Action 5.3. : Promouvoir une marque territoriale de la Région dans le cadre de la gouvernance inclusive et transversale des territoires.
Action 5.4. : Accompagner le développement de projets de coopération transfrontalière notamment avec les collectivités territoriales des Etats membres de l’UEMOA.
Autonomie financière des ARD : quel mécanisme de financement ?
Le repositionnement des ARD ne sera pas sans une autonomie financière. Selon des auteurs, l’autonomie financière est une notion complexe et évolutive. Elle se caractérise selon plusieurs dimensions : politique, économique et juridique et prend des formes diverses : aspect de l’autonomie générale ; composé d’autonomie budgétaire, d’autonomie fiscale et d’autonomie de gestion : superposition d’autonomie formelle et d’autonomie réelle. L’envisager pour les ARD revient à s’interroger sur les ressources dont elles pourraient disposer pour mener à bien leurs missions d’appui et de coordination des interventions des collectivités territoriales et d’appui à la maitrise d’ouvrage du développement territorial et de l’attractivité de la Région. Pour simplifier, les ARD sont i) sous perfusion continue du Budget de l’Etat, ii) dépourvues actuellement d’une capacité d’autofinancement et d’investissement et iii) prisonnières d’un cadre juridique ambivalent et contraignant pour leur autonomie financière. Pourtant des fenêtres d’opportunités s’ouvrent et se présentent aux ARD qui demandent de disposer de capacités juridiques, administratives, politiques et humaines adéquates pour en tirer profit au bénéfice du développement des territoires.

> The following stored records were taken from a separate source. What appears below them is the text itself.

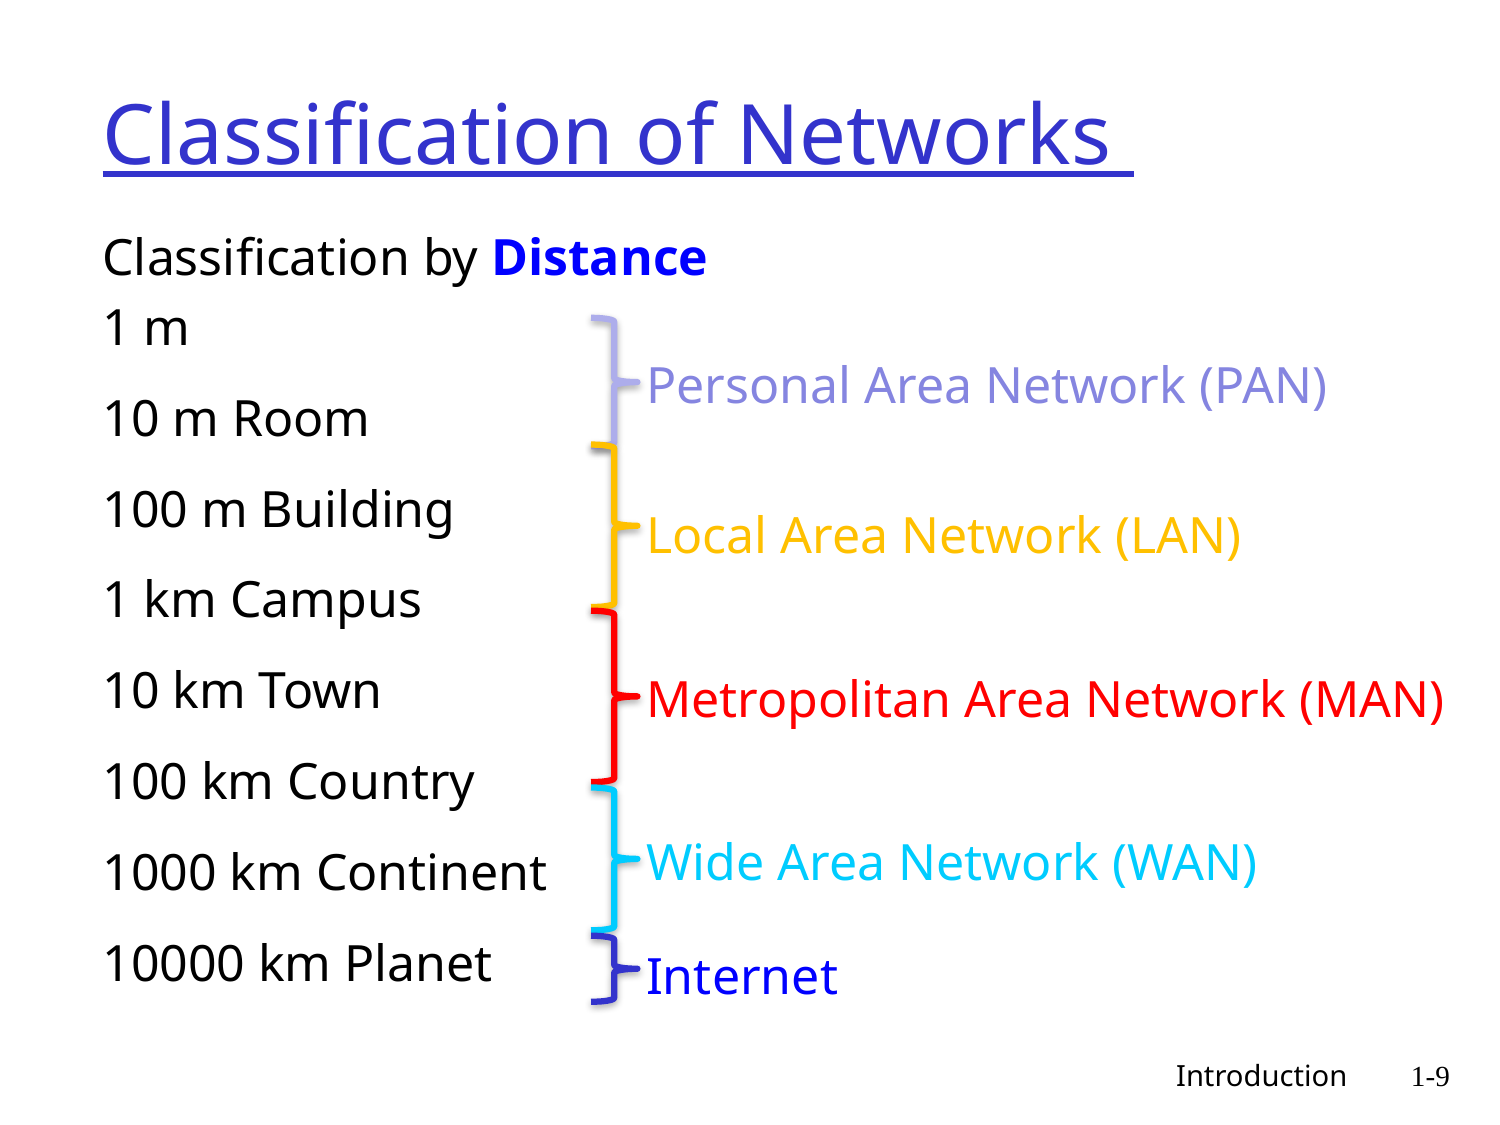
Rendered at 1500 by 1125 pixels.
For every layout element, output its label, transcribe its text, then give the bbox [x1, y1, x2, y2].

text_box Wide Area Network (WAN) [631, 822, 1338, 898]
slide_number 1-9 [1362, 1049, 1466, 1125]
text_box [590, 932, 641, 1005]
text_box Metropolitan Area Network (MAN) [631, 660, 1500, 736]
footer Introduction [887, 1049, 1362, 1125]
text_box Personal Area Network (PAN) [631, 346, 1356, 421]
text_box Internet [631, 937, 890, 1012]
text_box [590, 784, 641, 933]
text_box [590, 607, 641, 785]
text_box Local Area Network (LAN) [631, 496, 1293, 571]
title Classification of Networks [87, 37, 1363, 226]
list Classification by Distance 1 m 10 m Room 100 m Building 1 km Campus 10 km Town 100 km Country 1000 km Continent 10000 km Planet [87, 217, 861, 1063]
text_box [590, 441, 641, 608]
text_box [590, 314, 641, 444]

Les ARD sous perfusions tardives
Chaque année les ARD peinent à payer les salaires de son personnel par retard de mise à disposition des fonds. Pour une année de gestion qui débute au mois de janvier, les ARD reçoivent les FDD généralement dans le courant des mois d’août et de septembre.

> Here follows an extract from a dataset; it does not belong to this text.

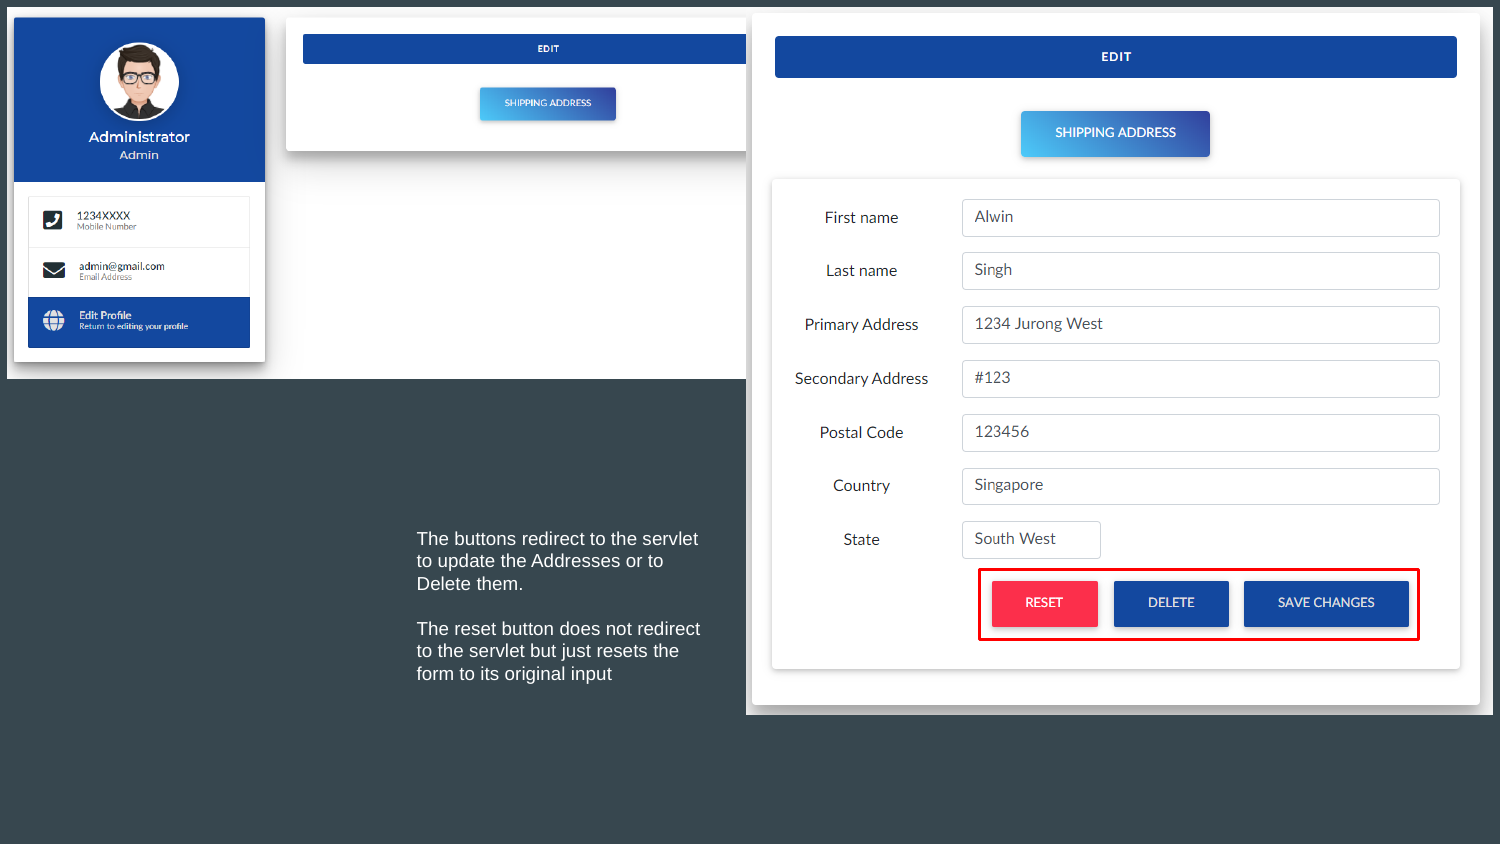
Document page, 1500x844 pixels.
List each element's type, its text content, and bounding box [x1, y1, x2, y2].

text_box The buttons redirect to the servlet to update the Addresses or to Delete them. The reset button does not redirect to the servlet but just resets the form to its original input [401, 511, 734, 715]
picture [6, 6, 1494, 716]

En tant que bras technique des collectivités territoriales, les ARD n’ont pas bénéficié, sur la période 2021-2022 pas plus de 262 446 112 FCFA. Pour expliquer cette faible contribution des collectivités territoriales au financement des activités des ARD, deux hypothèses, au moins, pourraient être envisagées : soit, les collectivités territoires considèrent la subvention de l’Etat comme résiduelle et insuffisante car déduite du montant annuel alloué au Fonds de dotation de la décentralisation ou soit, elles ne se sont pas réellement appropriées de leur instrument mutualisé d’appui technique et de coordination de leurs interventions.
Des salaires et le fonctionnement ne doivent pas dépendre de cotisations des collectivités territoriales. Les ressources doivent être sûres et sécurisées pour ne pas être dans la précarité.
En perspective de l’Acte IV, l’adoption d’un nouveau statut de l’ARD pourrait ainsi favoriser le repositionnement attendu et fournir davantage de valeur ajoutée aux collectivités territoriales. A ce titre, les ARD disposeraient de moyens juridiques pour canaliser des ressources additionnelles à la disposition de l’investissement local.